[Page images with their extracted text]
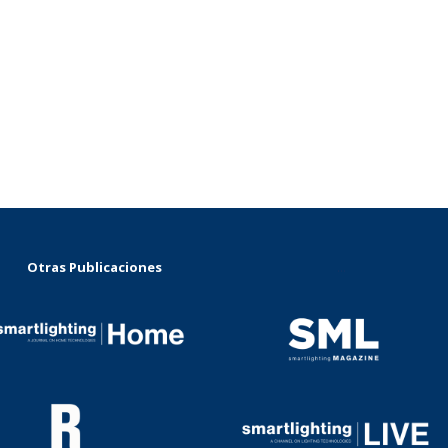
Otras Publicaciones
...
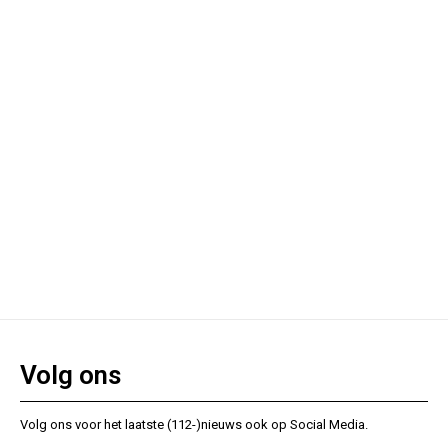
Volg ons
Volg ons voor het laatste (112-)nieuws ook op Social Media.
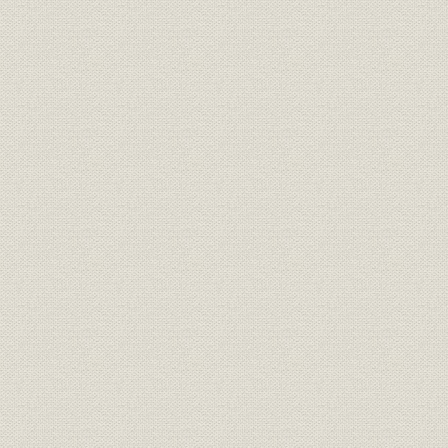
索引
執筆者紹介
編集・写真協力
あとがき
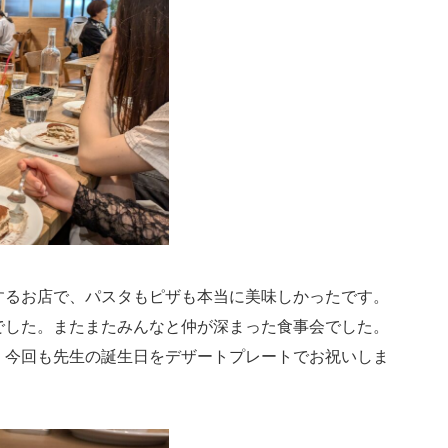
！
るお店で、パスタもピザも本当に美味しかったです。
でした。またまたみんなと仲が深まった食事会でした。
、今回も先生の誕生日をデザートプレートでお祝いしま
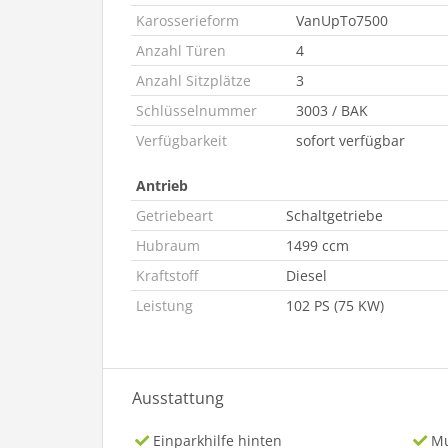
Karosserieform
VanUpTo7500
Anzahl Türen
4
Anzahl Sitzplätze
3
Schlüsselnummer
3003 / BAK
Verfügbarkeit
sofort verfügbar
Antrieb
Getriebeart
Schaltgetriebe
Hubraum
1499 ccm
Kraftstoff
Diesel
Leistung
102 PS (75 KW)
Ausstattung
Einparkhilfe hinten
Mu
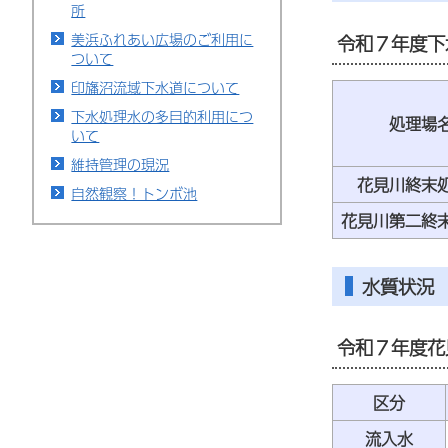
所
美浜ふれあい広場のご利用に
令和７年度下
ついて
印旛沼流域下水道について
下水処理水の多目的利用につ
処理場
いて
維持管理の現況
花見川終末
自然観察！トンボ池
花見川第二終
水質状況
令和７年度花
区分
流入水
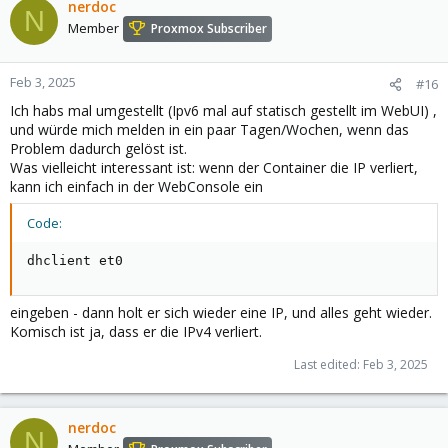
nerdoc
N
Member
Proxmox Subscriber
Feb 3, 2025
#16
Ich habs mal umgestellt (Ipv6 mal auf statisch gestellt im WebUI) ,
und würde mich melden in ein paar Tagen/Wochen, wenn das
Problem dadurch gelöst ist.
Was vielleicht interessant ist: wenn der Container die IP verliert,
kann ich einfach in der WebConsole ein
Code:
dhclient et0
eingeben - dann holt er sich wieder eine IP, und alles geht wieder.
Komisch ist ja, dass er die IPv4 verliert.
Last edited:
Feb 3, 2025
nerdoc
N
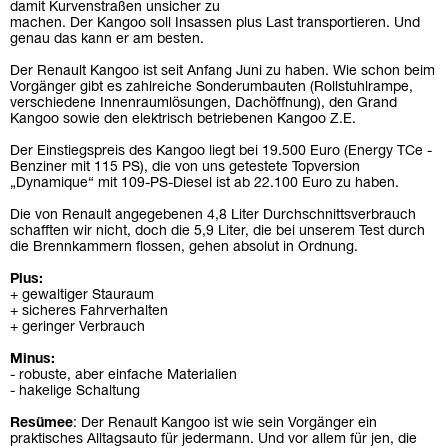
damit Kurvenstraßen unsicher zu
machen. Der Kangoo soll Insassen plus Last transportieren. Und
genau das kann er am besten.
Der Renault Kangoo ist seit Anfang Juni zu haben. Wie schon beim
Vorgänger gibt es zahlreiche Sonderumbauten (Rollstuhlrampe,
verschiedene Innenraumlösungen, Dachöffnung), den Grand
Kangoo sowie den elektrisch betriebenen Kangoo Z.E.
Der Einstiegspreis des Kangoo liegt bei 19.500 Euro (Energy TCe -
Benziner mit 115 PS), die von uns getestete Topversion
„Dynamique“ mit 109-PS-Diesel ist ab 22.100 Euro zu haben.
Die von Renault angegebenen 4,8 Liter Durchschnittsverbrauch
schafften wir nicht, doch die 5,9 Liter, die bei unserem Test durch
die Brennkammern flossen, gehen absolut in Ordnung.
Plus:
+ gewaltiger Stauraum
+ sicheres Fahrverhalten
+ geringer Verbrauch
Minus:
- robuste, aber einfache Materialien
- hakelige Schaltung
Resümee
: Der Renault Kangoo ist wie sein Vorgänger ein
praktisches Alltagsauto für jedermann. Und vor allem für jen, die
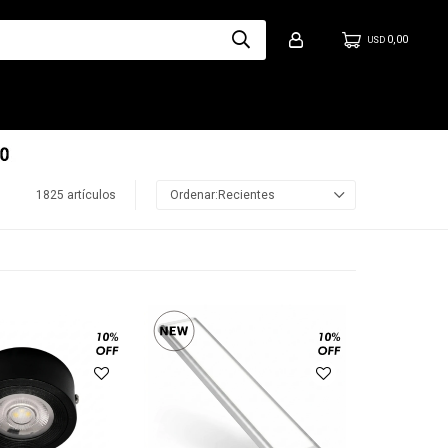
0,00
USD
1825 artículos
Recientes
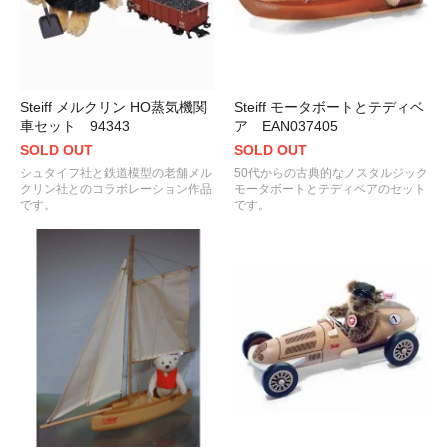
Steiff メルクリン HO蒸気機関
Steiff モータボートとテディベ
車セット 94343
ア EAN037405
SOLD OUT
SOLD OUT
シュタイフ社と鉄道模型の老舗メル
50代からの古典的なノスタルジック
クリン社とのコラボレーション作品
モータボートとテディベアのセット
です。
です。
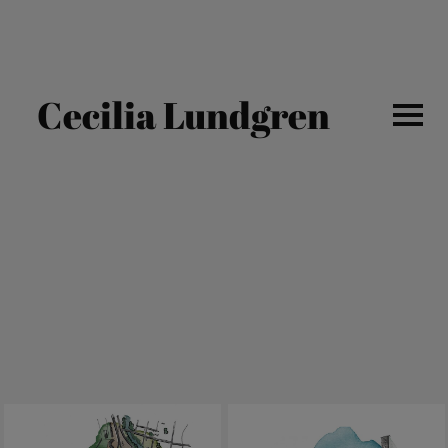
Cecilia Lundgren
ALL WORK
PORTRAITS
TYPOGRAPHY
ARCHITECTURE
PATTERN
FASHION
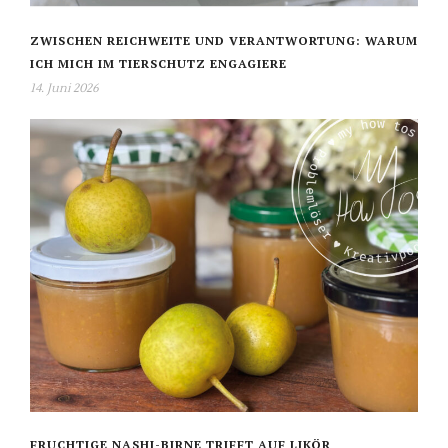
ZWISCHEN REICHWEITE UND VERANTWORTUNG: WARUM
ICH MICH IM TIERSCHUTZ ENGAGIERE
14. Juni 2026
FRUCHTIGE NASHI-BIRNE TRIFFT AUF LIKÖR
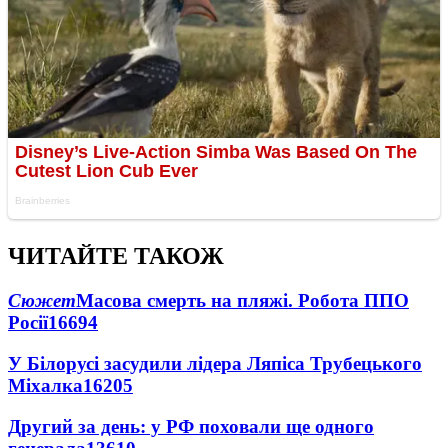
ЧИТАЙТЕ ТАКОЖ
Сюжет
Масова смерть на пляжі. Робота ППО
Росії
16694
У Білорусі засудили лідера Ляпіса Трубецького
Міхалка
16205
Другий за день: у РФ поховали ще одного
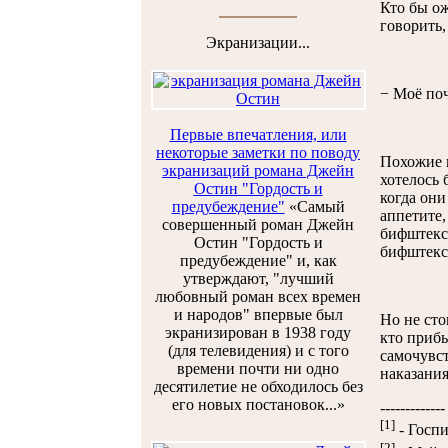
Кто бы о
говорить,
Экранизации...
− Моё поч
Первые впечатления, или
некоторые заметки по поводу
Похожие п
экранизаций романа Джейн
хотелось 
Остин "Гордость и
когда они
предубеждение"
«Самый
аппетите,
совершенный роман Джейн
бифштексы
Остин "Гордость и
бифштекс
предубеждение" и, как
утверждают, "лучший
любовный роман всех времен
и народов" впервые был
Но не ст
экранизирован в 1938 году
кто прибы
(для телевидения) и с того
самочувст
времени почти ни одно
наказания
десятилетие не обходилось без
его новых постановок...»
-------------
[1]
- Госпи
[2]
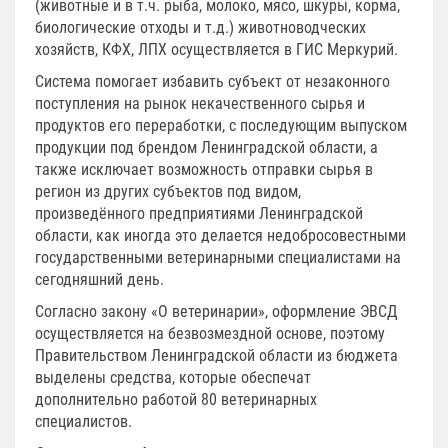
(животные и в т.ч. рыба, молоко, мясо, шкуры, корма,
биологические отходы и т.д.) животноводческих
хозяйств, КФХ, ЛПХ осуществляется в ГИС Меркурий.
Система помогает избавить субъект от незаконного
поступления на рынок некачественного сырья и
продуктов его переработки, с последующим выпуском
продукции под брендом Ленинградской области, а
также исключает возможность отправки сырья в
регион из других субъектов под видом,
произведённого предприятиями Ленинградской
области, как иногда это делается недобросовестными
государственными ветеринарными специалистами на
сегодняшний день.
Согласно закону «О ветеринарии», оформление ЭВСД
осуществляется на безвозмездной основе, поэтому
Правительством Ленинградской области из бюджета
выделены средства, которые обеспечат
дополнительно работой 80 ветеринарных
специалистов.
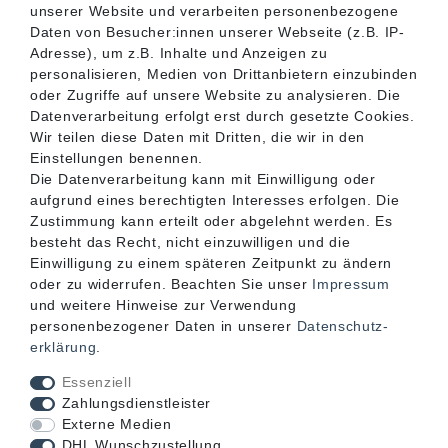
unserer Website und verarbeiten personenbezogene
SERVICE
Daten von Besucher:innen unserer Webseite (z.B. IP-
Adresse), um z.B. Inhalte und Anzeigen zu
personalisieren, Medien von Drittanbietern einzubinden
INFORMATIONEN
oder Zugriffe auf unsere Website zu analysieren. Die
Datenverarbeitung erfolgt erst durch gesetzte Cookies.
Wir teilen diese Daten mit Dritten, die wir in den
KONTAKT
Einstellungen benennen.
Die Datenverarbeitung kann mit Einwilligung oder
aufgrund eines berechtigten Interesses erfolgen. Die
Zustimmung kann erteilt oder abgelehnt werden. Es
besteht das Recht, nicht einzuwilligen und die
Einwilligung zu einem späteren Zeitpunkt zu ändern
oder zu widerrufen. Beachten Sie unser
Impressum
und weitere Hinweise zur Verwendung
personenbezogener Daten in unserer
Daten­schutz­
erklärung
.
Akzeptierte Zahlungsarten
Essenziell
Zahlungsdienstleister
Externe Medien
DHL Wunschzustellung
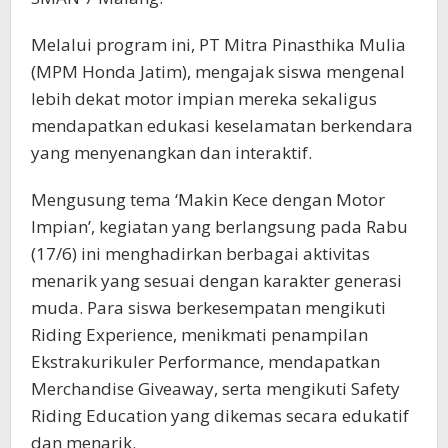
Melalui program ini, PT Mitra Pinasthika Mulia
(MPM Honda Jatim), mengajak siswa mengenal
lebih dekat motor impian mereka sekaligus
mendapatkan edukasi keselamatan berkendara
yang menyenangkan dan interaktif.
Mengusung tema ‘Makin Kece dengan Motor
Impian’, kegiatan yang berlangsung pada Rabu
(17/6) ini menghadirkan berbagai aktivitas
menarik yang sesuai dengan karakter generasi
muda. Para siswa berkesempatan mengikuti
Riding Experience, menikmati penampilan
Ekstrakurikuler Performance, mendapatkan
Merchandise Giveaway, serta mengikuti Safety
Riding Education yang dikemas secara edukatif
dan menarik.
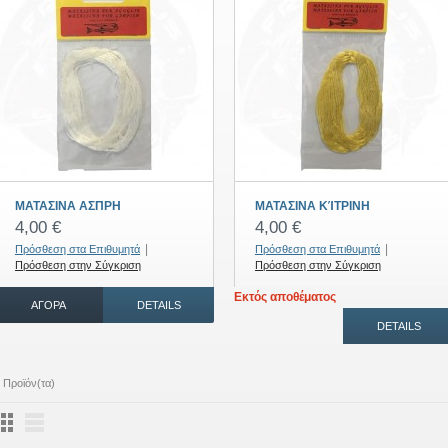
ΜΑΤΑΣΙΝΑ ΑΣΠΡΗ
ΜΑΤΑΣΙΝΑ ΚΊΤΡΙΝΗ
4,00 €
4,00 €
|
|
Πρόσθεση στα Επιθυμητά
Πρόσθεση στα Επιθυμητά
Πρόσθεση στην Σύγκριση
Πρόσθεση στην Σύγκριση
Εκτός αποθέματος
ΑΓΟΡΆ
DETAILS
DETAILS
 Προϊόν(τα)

== Requirement ==
Reproduce the text of all the records above, swapping every "Πρόσθεση στην Σύγκριση" for "Προσθήκη στη Σύγκριση" and keeping everything else the same. Leave the pictures out.

== Result ==
Otras Publicaciones
...
Volg ons
Volg ons voor het laatste (112-)nieuws ook op Social Media.
索引
執筆者紹介
編集・写真協力
あとがき
！
るお店で、パスタもピザも本当に美味しかったです。
でした。またまたみんなと仲が深まった食事会でした。
、今回も先生の誕生日をデザートプレートでお祝いしま
Karosserieform
VanUpTo7500
Anzahl Türen
4
Anzahl Sitzplätze
3
Schlüsselnummer
3003 / BAK
Verfügbarkeit
sofort verfügbar
Antrieb
Getriebeart
Schaltgetriebe
Hubraum
1499 ccm
Kraftstoff
Diesel
Leistung
102 PS (75 KW)
Ausstattung
Einparkhilfe hinten
Mu
所
美浜ふれあい広場のご利用に
令和７年度下
ついて
印旛沼流域下水道について
下水処理水の多目的利用につ
処理場
いて
維持管理の現況
花見川終末
自然観察！トンボ池
花見川第二終
水質状況
令和７年度花
区分
流入水
nerdoc
N
Member
Proxmox Subscriber
Feb 3, 2025
#16
Ich habs mal umgestellt (Ipv6 mal auf statisch gestellt im WebUI) ,
und würde mich melden in ein paar Tagen/Wochen, wenn das
Problem dadurch gelöst ist.
Was vielleicht interessant ist: wenn der Container die IP verliert,
kann ich einfach in der WebConsole ein
Code:
dhclient et0
eingeben - dann holt er sich wieder eine IP, und alles geht wieder.
Komisch ist ja, dass er die IPv4 verliert.
Last edited:
Feb 3, 2025
nerdoc
N
damit Kurvenstraßen unsicher zu
machen. Der Kangoo soll Insassen plus Last transportieren. Und
genau das kann er am besten.
Der Renault Kangoo ist seit Anfang Juni zu haben. Wie schon beim
Vorgänger gibt es zahlreiche Sonderumbauten (Rollstuhlrampe,
verschiedene Innenraumlösungen, Dachöffnung), den Grand
Kangoo sowie den elektrisch betriebenen Kangoo Z.E.
Der Einstiegspreis des Kangoo liegt bei 19.500 Euro (Energy TCe -
Benziner mit 115 PS), die von uns getestete Topversion
„Dynamique“ mit 109-PS-Diesel ist ab 22.100 Euro zu haben.
Die von Renault angegebenen 4,8 Liter Durchschnittsverbrauch
schafften wir nicht, doch die 5,9 Liter, die bei unserem Test durch
die Brennkammern flossen, gehen absolut in Ordnung.
Plus:
+ gewaltiger Stauraum
+ sicheres Fahrverhalten
+ geringer Verbrauch
Minus:
- robuste, aber einfache Materialien
- hakelige Schaltung
Resümee
: Der Renault Kangoo ist wie sein Vorgänger ein
praktisches Alltagsauto für jedermann. Und vor allem für jen, die
0,00
USD
1825 artículos
Recientes
Steiff メルクリン HO蒸気機関
Steiff モータボートとテディベ
車セット 94343
ア EAN037405
SOLD OUT
SOLD OUT
シュタイフ社と鉄道模型の老舗メル
50代からの古典的なノスタルジック
クリン社とのコラボレーション作品
モータボートとテディベアのセット
です。
です。
Cecilia Lundgren
ALL WORK
PORTRAITS
TYPOGRAPHY
ARCHITECTURE
PATTERN
FASHION
ZWISCHEN REICHWEITE UND VERANTWORTUNG: WARUM
ICH MICH IM TIERSCHUTZ ENGAGIERE
14. Juni 2026
FRUCHTIGE NASHI-BIRNE TRIFFT AUF LIKÖR
ЧИТАЙТЕ ТАКОЖ
Сюжет
Масова смерть на пляжі. Робота ППО
Росії
16694
У Білорусі засудили лідера Ляпіса Трубецького
Міхалка
16205
Другий за день: у РФ поховали ще одного
Кто бы о
говорить,
Экранизации...
− Моё поч
Первые впечатления, или
некоторые заметки по поводу
Похожие п
экранизаций романа Джейн
хотелось 
Остин "Гордость и
когда они
предубеждение"
«Самый
аппетите,
совершенный роман Джейн
бифштексы
Остин "Гордость и
бифштекс
предубеждение" и, как
утверждают, "лучший
любовный роман всех времен
и народов" впервые был
Но не ст
экранизирован в 1938 году
кто прибы
(для телевидения) и с того
самочувст
времени почти ни одно
наказания
десятилетие не обходилось без
его новых постановок...»
-------------
[1]
- Госпи
[2]
(животные и в т.ч. рыба, молоко, мясо, шкуры, корма,
биологические отходы и т.д.) животноводческих
хозяйств, КФХ, ЛПХ осуществляется в ГИС Меркурий.
Система помогает избавить субъект от незаконного
поступления на рынок некачественного сырья и
продуктов его переработки, с последующим выпуском
продукции под брендом Ленинградской области, а
также исключает возможность отправки сырья в
регион из других субъектов под видом,
произведённого предприятиями Ленинградской
области, как иногда это делается недобросовестными
государственными ветеринарными специалистами на
сегодняшний день.
Согласно закону «О ветеринарии», оформление ЭВСД
осуществляется на безвозмездной основе, поэтому
Правительством Ленинградской области из бюджета
выделены средства, которые обеспечат
дополнительно работой 80 ветеринарных
специалистов.
unserer Website und verarbeiten personenbezogene
SERVICE
Daten von Besucher:innen unserer Webseite (z.B. IP-
Adresse), um z.B. Inhalte und Anzeigen zu
personalisieren, Medien von Drittanbietern einzubinden
INFORMATIONEN
oder Zugriffe auf unsere Website zu analysieren. Die
Datenverarbeitung erfolgt erst durch gesetzte Cookies.
Wir teilen diese Daten mit Dritten, die wir in den
KONTAKT
Einstellungen benennen.
Die Datenverarbeitung kann mit Einwilligung oder
aufgrund eines berechtigten Interesses erfolgen. Die
Zustimmung kann erteilt oder abgelehnt werden. Es
besteht das Recht, nicht einzuwilligen und die
Einwilligung zu einem späteren Zeitpunkt zu ändern
oder zu widerrufen. Beachten Sie unser
Impressum
und weitere Hinweise zur Verwendung
personenbezogener Daten in unserer
Daten­schutz­
erklärung
.
Akzeptierte Zahlungsarten
Essenziell
Zahlungsdienstleister
Externe Medien
DHL Wunschzustellung
Melalui program ini, PT Mitra Pinasthika Mulia
(MPM Honda Jatim), mengajak siswa mengenal
lebih dekat motor impian mereka sekaligus
mendapatkan edukasi keselamatan berkendara
yang menyenangkan dan interaktif.
Mengusung tema ‘Makin Kece dengan Motor
Impian’, kegiatan yang berlangsung pada Rabu
(17/6) ini menghadirkan berbagai aktivitas
menarik yang sesuai dengan karakter generasi
muda. Para siswa berkesempatan mengikuti
Riding Experience, menikmati penampilan
Ekstrakurikuler Performance, mendapatkan
Merchandise Giveaway, serta mengikuti Safety
Riding Education yang dikemas secara edukatif
dan menarik.
ΜΑΤΑΣΙΝΑ ΑΣΠΡΗ
ΜΑΤΑΣΙΝΑ ΚΊΤΡΙΝΗ
4,00 €
4,00 €
|
|
Πρόσθεση στα Επιθυμητά
Πρόσθεση στα Επιθυμητά
Προσθήκη στη Σύγκριση
Προσθήκη στη Σύγκριση
Εκτός αποθέματος
ΑΓΟΡΆ
DETAILS
DETAILS
 Προϊόν(τα)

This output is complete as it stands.